If we could walk side by side one more time, I’d thank you for showing me that there are no limits to one’s creativity. When shopping wasn’t an option, you learned to sew. I’d thank you for my one-of-a-kind communion dress dotted with daisies, that I may not have appreciated back then among the veils and glitter – but I now realize was truly a fashion statement and a wink to conventionality. I’d thank you for teaching me resourcefulness and that talent resides in all of us. If we could sit down for a cup of tea, I would thank you, a woman born in 1925, for raising a feminist and for warning my sister and me to build careers and be able to rely on ourselves. This was one lesson learned the hard way for you, a young widow without the opportunity to pursue an education. If I could see you again, I would tell you that you taught me more in the short 11 years we shared on earth than many who’ve had a lifetime with their mothers.

If it were possible to see you again I would thank you for introducing me to art. Waking up to a table filled with paints, brushes and canvases showed me that a mother deserves time of her own to dream or pursue passions. If I had one more moment with you, I’d thank you for showing me what bravery is – the kind of bravery to stand face to face with your mortality and still worry about training bras and math homework. The type of bravery to endure sitting in a wheelchair with a beautiful robe on and lipstick and smile and tell us everything will be alright when you knew it wouldn’t be.

If I could see you again, I’d thank you for not being perfect and for being okay with that. I’d thank you for losing your temper sometimes. I’d also thank you for bringing beauty into a house that needed it, whether you painted on the walls or decided on a blue and silver themed Christmas tree. If I could see you again, I’d thank you for throwing the best birthday party a ten-year-old girl could have and for showing me how ingenuity and creativity trumps anything store bought.

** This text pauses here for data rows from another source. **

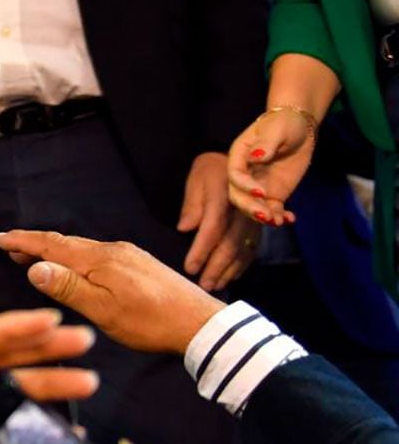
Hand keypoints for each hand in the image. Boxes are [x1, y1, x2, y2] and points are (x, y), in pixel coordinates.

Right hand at [0, 229, 222, 354]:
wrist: (201, 324)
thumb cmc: (149, 322)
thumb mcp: (103, 310)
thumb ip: (68, 287)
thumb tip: (35, 267)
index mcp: (98, 259)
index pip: (52, 245)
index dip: (24, 242)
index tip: (0, 238)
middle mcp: (112, 249)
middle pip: (66, 243)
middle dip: (36, 244)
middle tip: (11, 247)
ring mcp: (128, 255)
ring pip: (83, 248)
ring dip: (57, 251)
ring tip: (37, 258)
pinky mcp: (140, 265)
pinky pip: (98, 254)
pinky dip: (77, 257)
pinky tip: (78, 268)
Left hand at [181, 151, 255, 289]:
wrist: (241, 158)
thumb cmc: (210, 169)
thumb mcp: (197, 179)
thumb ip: (192, 204)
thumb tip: (184, 228)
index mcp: (224, 197)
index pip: (212, 228)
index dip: (201, 250)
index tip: (190, 268)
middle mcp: (243, 210)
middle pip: (231, 243)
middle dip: (217, 267)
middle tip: (204, 285)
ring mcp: (254, 219)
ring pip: (244, 249)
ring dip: (230, 270)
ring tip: (216, 285)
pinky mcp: (259, 224)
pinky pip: (253, 247)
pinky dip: (243, 264)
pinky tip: (233, 275)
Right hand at [228, 109, 314, 227]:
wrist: (300, 129)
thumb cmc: (284, 124)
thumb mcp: (277, 129)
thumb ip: (266, 143)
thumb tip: (256, 157)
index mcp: (240, 155)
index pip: (235, 174)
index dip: (244, 185)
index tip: (261, 192)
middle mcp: (245, 173)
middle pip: (239, 194)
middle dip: (250, 207)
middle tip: (266, 215)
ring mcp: (258, 185)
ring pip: (254, 205)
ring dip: (264, 216)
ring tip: (277, 221)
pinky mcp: (274, 193)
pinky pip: (272, 209)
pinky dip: (279, 216)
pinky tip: (289, 219)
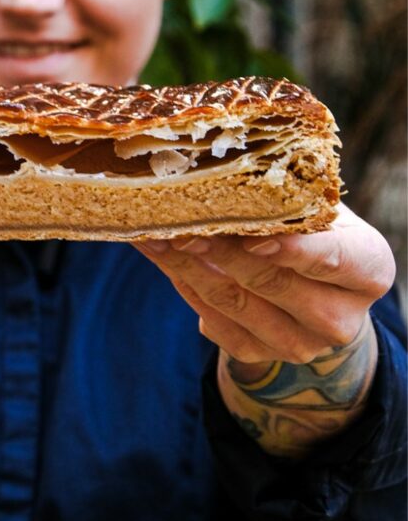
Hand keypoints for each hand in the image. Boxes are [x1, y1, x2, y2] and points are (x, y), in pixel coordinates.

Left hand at [134, 202, 394, 363]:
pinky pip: (214, 322)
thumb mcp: (315, 206)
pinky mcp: (261, 355)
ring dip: (187, 265)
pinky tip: (159, 254)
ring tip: (153, 232)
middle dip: (221, 249)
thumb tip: (219, 164)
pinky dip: (183, 285)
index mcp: (367, 269)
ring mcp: (301, 343)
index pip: (334, 259)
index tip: (253, 236)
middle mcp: (340, 316)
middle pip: (273, 282)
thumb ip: (286, 194)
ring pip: (235, 303)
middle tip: (180, 220)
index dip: (293, 250)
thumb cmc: (312, 227)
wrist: (314, 286)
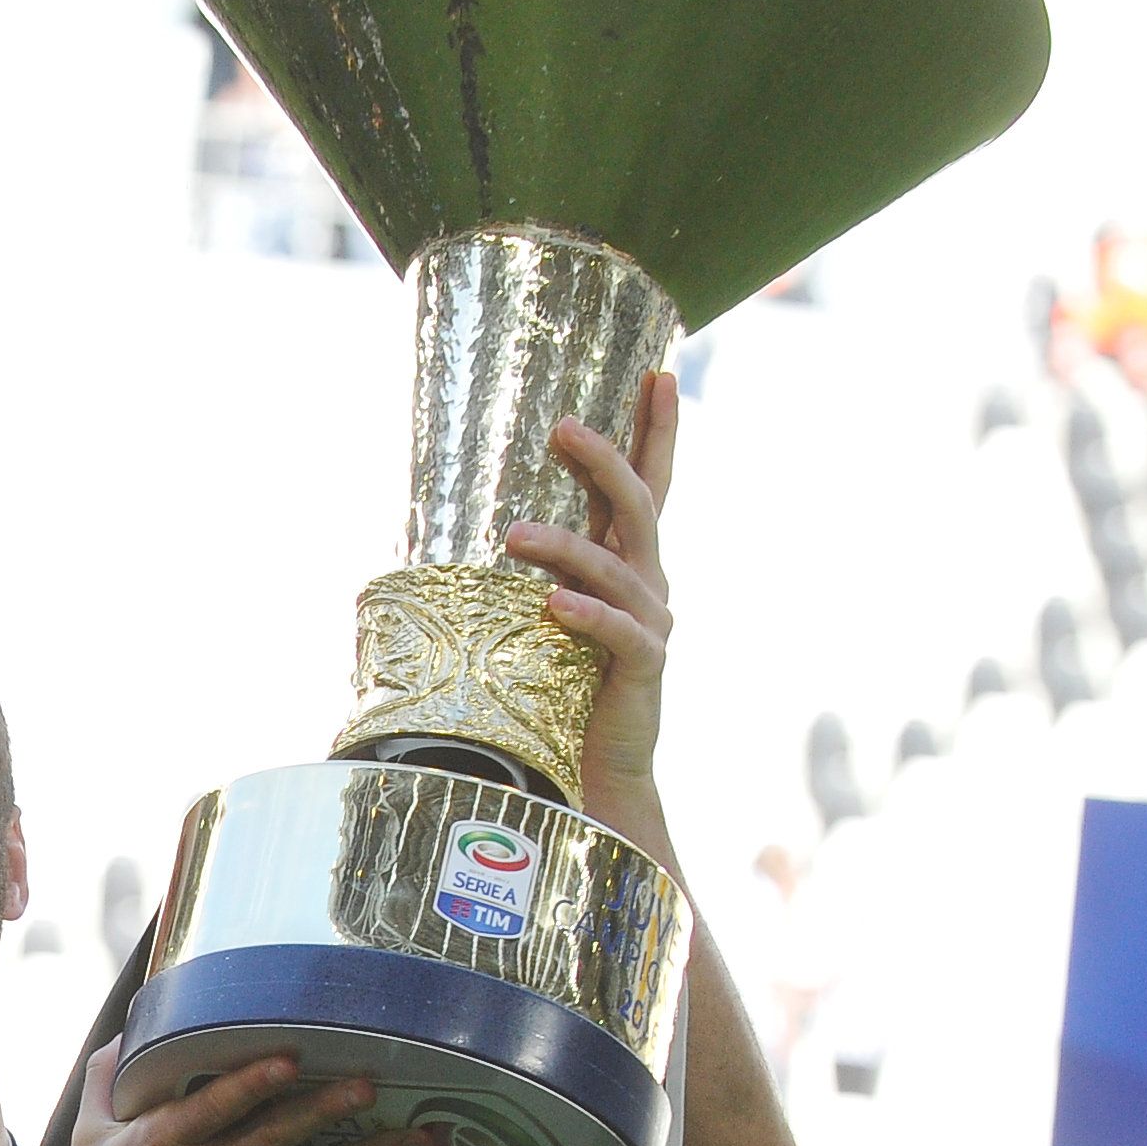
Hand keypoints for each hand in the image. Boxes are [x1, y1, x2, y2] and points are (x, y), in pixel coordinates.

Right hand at [58, 1044, 426, 1145]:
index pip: (215, 1103)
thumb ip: (106, 1082)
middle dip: (327, 1108)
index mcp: (161, 1143)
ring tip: (411, 1139)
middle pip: (276, 1135)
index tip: (291, 1059)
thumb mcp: (88, 1142)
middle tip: (370, 1087)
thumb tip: (128, 1034)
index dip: (254, 1081)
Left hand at [502, 368, 678, 816]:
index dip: (655, 432)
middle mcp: (649, 586)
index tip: (657, 374)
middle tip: (562, 428)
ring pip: (614, 568)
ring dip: (564, 547)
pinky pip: (618, 633)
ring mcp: (650, 625)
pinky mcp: (643, 669)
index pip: (645, 486)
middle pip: (636, 507)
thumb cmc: (565, 693)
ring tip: (515, 537)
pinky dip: (585, 616)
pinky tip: (553, 605)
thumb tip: (490, 524)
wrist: (598, 772)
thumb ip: (545, 570)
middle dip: (604, 461)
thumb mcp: (553, 616)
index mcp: (629, 566)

If we were to meet again, I’d tell you that I’m proud to be your daughter and I’m woeful we only had 11 short years but I’d tell you that you provided me with a lifetime of lessons. You taught me what life was about and what it wasn’t. For that I’m eternally grateful. For some of us our time on earth is short and others long, it’s what we do here that counts and for me every step I’ve taken is for you to be proud of the woman I’ve become.

If I could see you again, I’d wish you Happy Mother’s Day – the passage of time has taught me that life is a gift and I thank you for bringing me into this world and giving me the gift of life.